## [Camera geometry data]

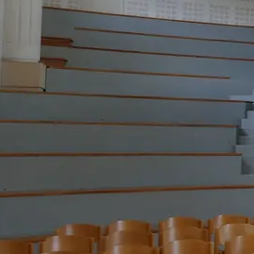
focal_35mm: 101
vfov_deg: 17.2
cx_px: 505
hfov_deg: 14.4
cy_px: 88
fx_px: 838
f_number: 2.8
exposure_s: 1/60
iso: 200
--
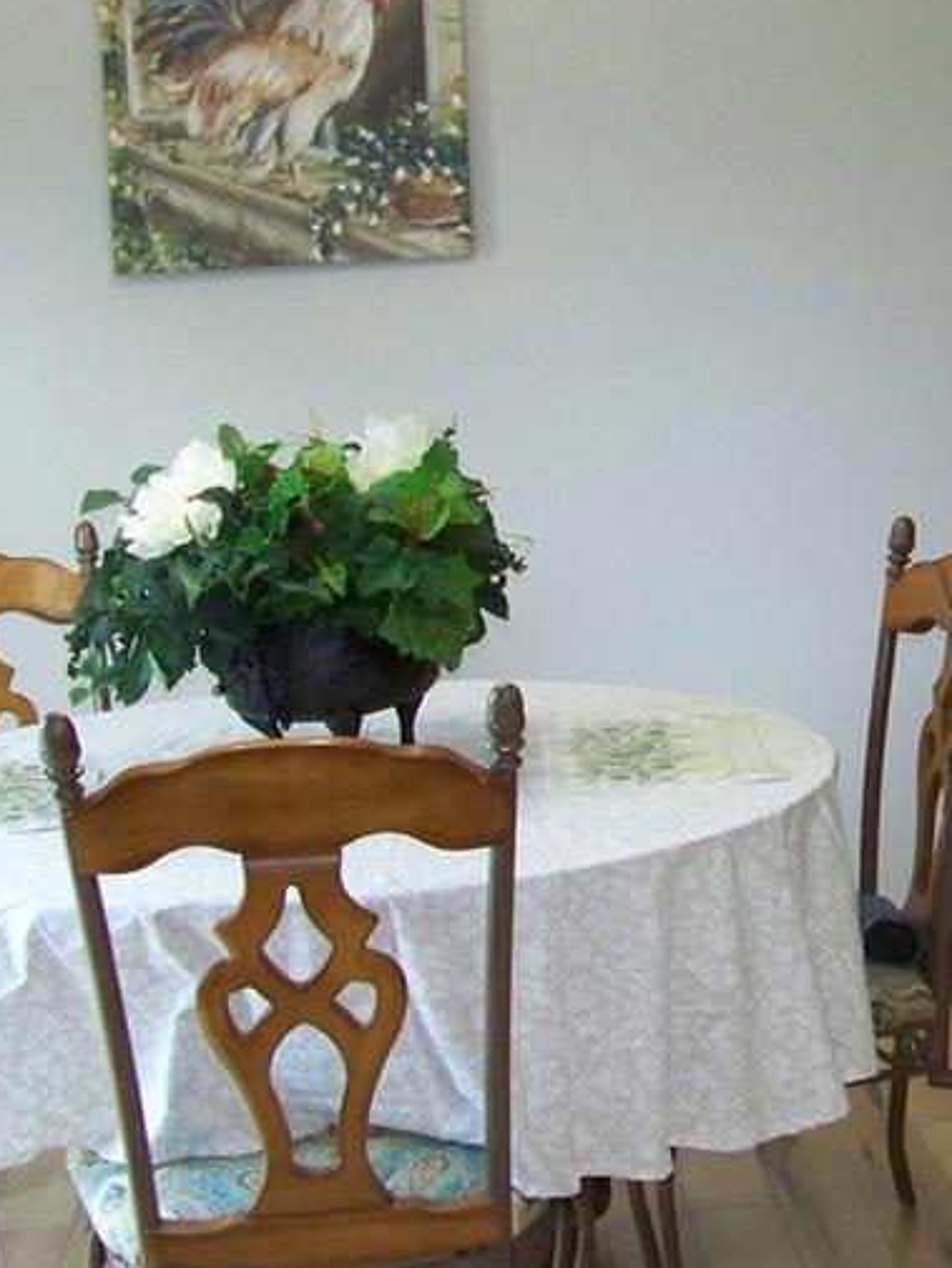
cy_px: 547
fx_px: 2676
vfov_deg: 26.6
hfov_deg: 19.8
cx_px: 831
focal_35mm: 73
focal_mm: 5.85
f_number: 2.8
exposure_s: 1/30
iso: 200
--
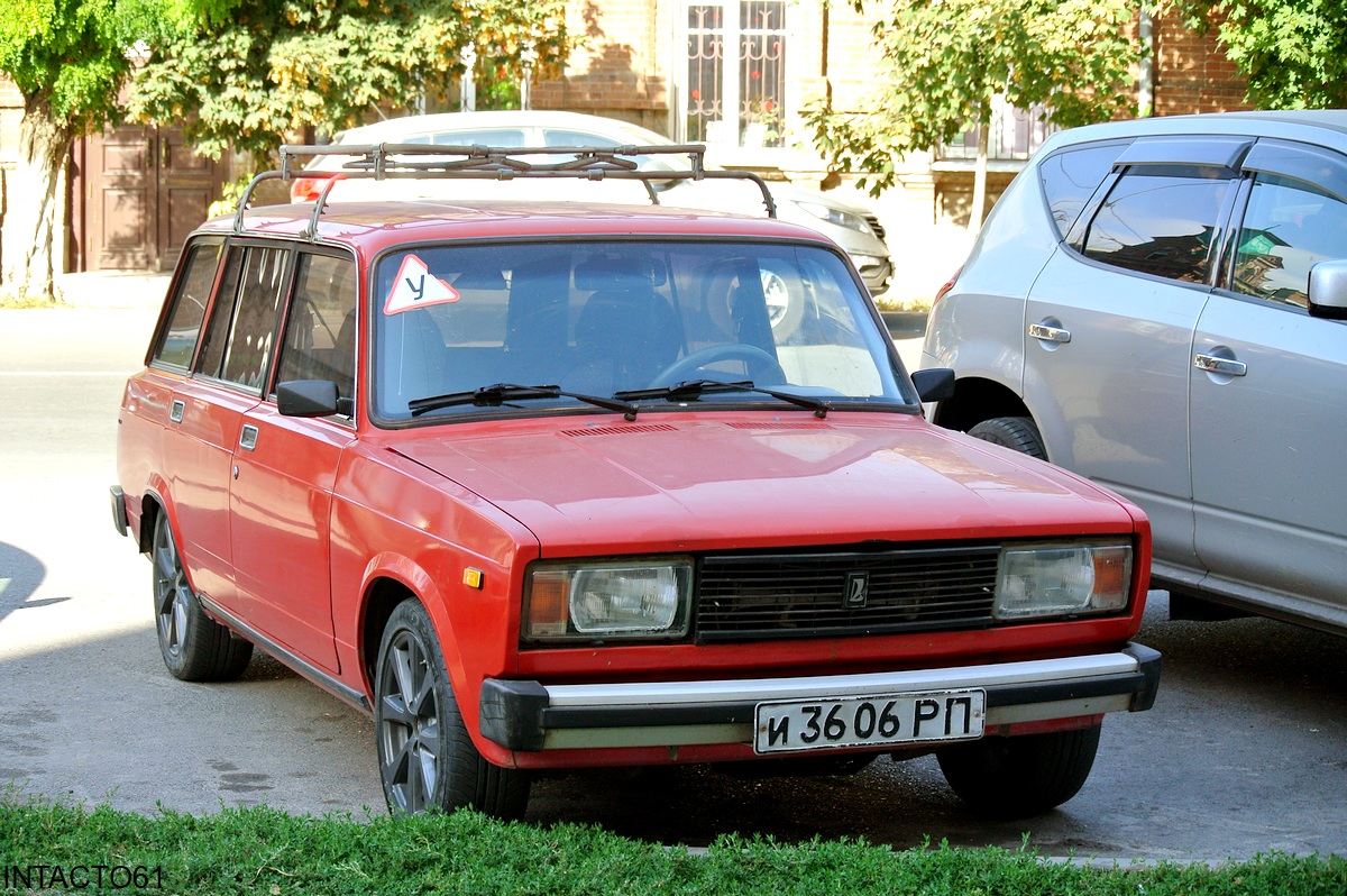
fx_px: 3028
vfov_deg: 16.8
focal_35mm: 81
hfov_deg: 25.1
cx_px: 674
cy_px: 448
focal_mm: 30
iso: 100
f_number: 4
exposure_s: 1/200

## [Work task]
Word for word, restate the lines above from the line containing "focal_35mm: 81" through the line containing "exposure_s: 1/200", with both included and nothing else.

## [Result for this task]
focal_35mm: 81
hfov_deg: 25.1
cx_px: 674
cy_px: 448
focal_mm: 30
iso: 100
f_number: 4
exposure_s: 1/200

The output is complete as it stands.